** EXERCISE INPUTS follows **

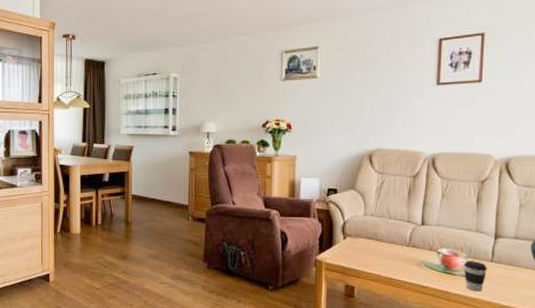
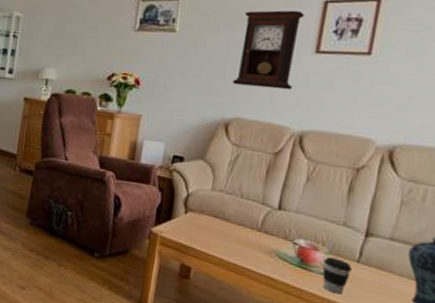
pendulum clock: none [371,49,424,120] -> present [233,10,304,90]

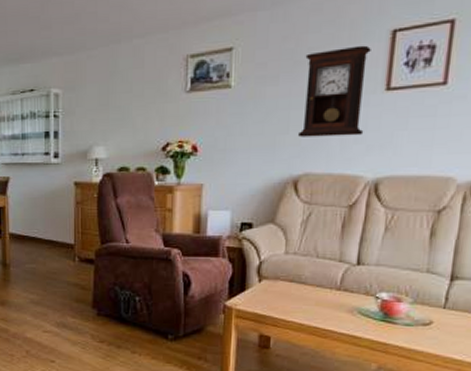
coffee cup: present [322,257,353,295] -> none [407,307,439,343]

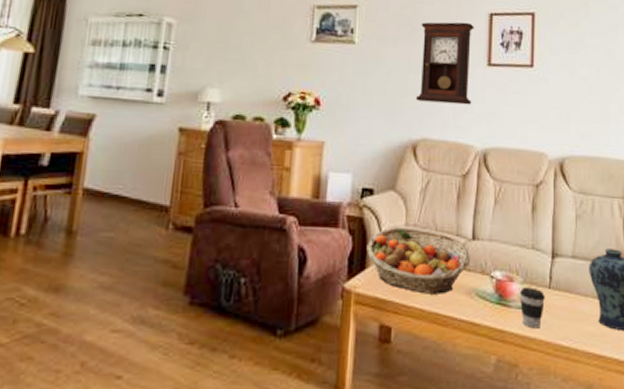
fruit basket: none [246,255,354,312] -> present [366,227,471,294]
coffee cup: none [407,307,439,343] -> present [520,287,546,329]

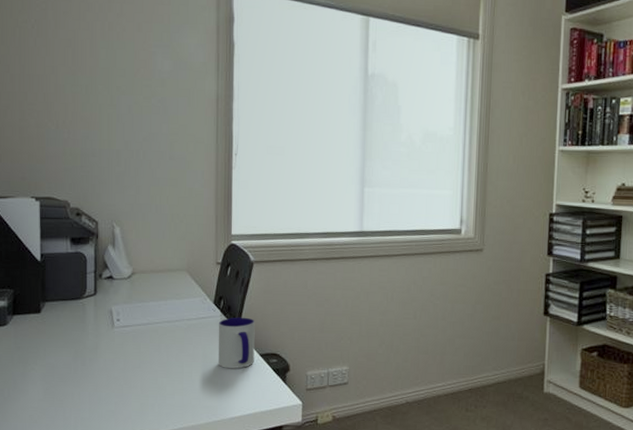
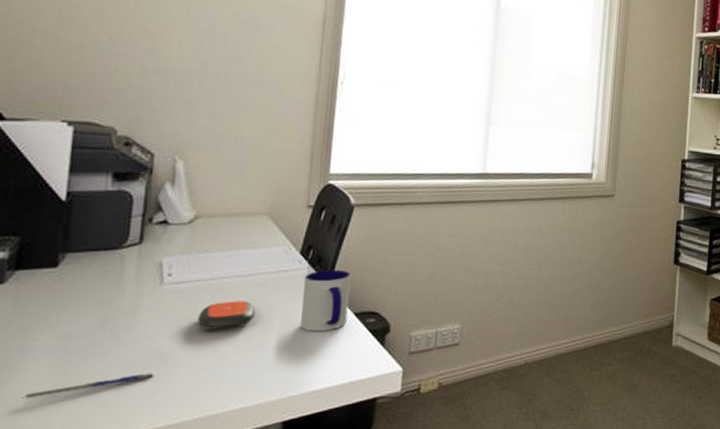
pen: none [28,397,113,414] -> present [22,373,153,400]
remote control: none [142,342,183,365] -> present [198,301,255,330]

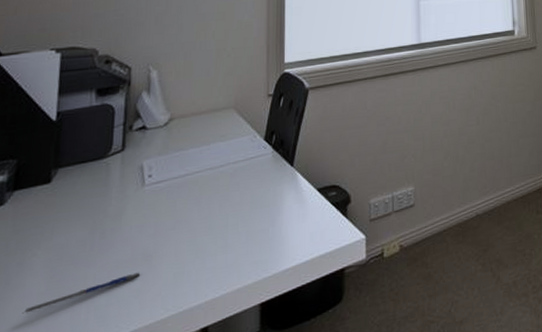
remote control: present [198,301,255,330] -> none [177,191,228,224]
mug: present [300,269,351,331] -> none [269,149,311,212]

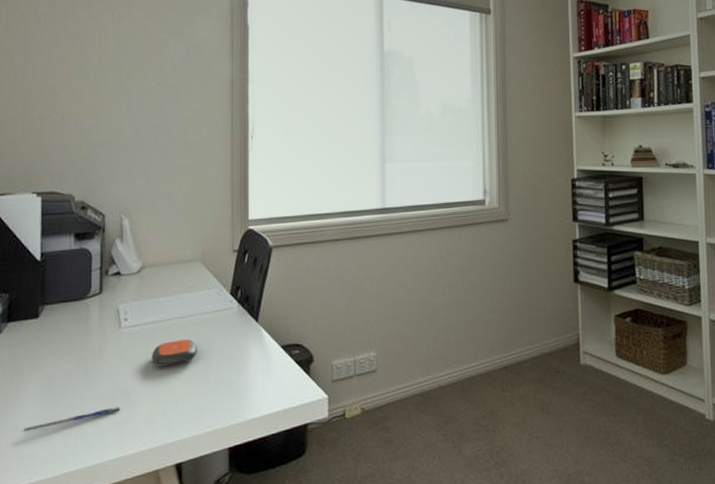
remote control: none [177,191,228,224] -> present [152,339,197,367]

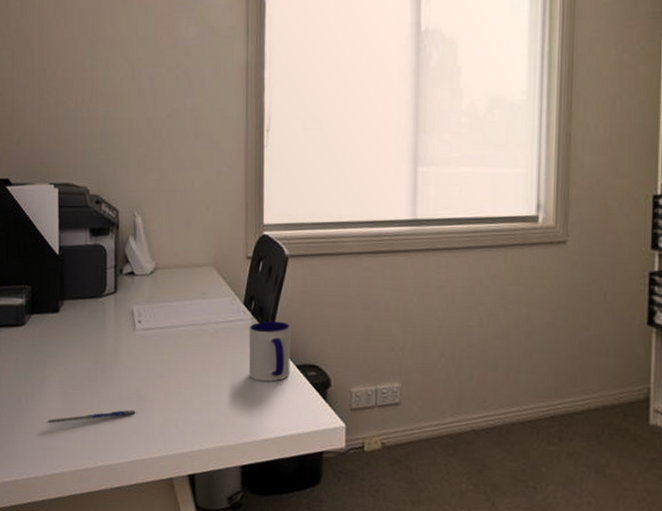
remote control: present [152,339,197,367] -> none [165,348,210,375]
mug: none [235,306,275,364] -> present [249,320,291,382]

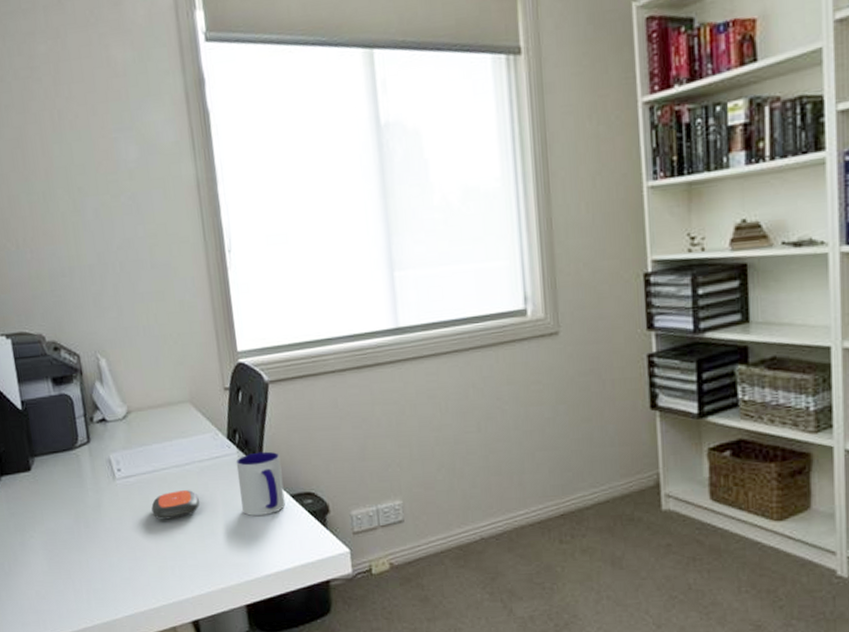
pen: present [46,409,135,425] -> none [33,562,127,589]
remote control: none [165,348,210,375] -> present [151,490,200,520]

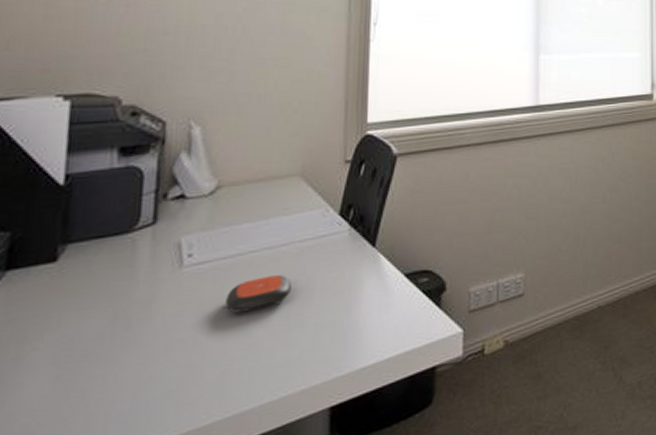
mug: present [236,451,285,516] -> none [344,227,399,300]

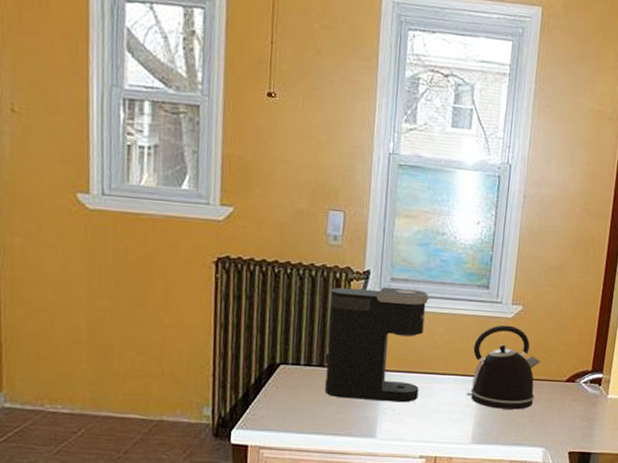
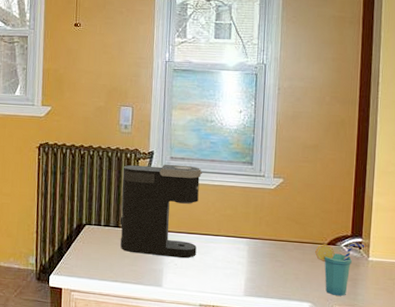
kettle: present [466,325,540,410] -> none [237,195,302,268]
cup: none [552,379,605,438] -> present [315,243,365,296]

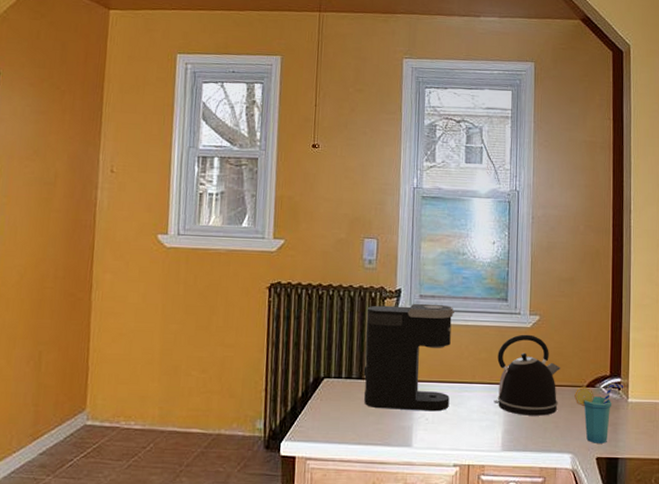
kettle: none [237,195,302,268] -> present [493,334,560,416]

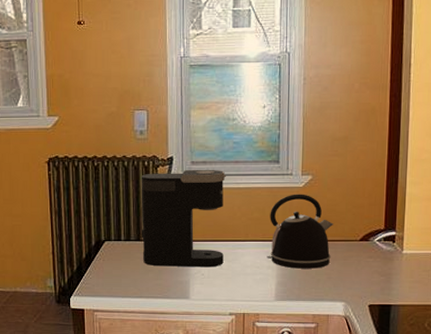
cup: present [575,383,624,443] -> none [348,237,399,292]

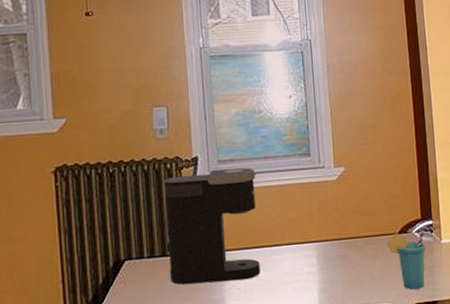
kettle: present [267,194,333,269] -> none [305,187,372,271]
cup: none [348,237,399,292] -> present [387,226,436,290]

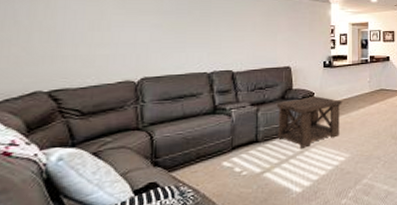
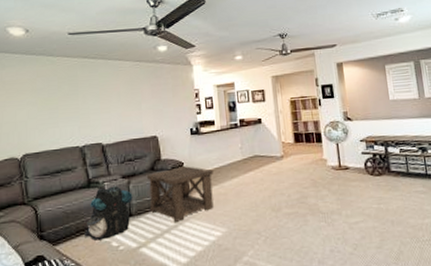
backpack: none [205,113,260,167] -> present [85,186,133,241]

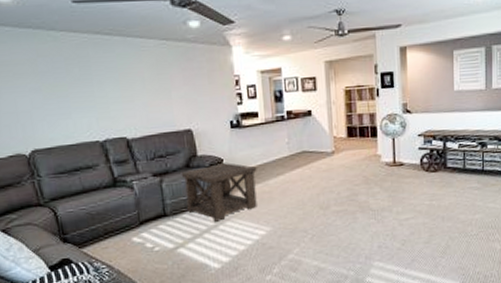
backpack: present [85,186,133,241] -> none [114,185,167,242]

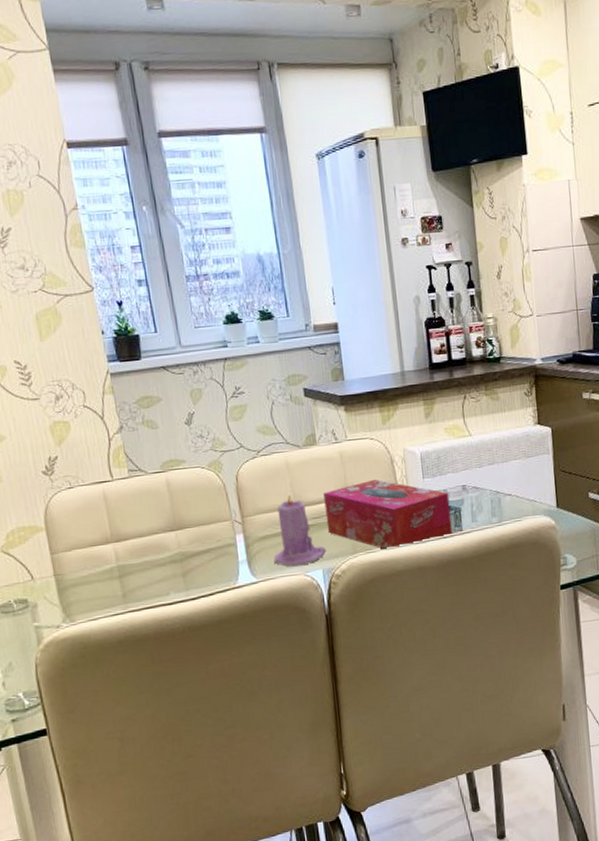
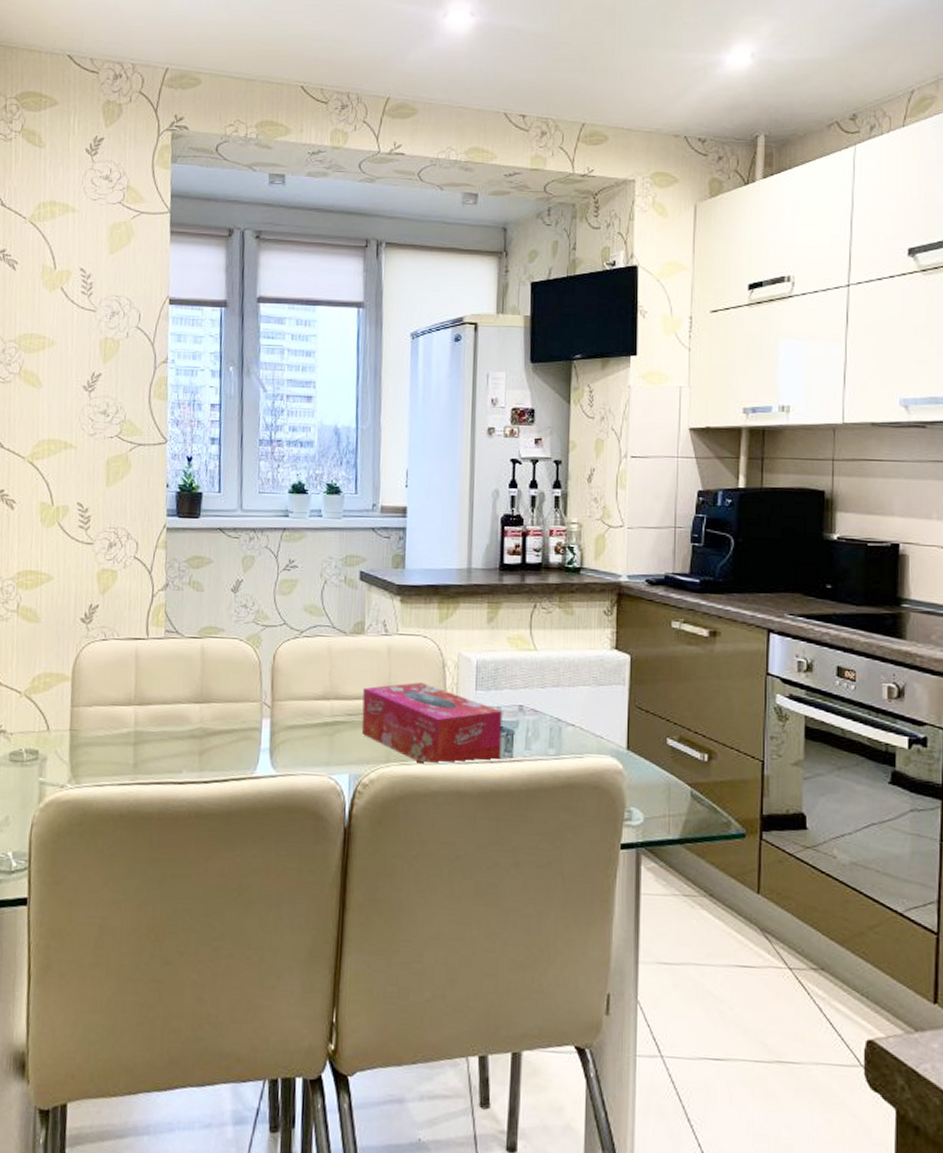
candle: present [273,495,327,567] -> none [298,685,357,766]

** End of EXERCISE INPUTS **

ASSIGNED TASK: The expected output is an exact retyping of the lines from the line with "remote control: none [165,348,210,375]" through the last line of the data, with both ends kept and the pictures dropped.

YOUR SOLUTION:
remote control: none [165,348,210,375] -> present [151,490,200,520]

mug: present [236,451,285,516] -> none [344,227,399,300]

kettle: present [466,325,540,410] -> none [237,195,302,268]
cup: none [552,379,605,438] -> present [315,243,365,296]

kettle: none [237,195,302,268] -> present [493,334,560,416]

cup: present [575,383,624,443] -> none [348,237,399,292]

kettle: present [267,194,333,269] -> none [305,187,372,271]
cup: none [348,237,399,292] -> present [387,226,436,290]

backpack: none [205,113,260,167] -> present [85,186,133,241]

backpack: present [85,186,133,241] -> none [114,185,167,242]

candle: present [273,495,327,567] -> none [298,685,357,766]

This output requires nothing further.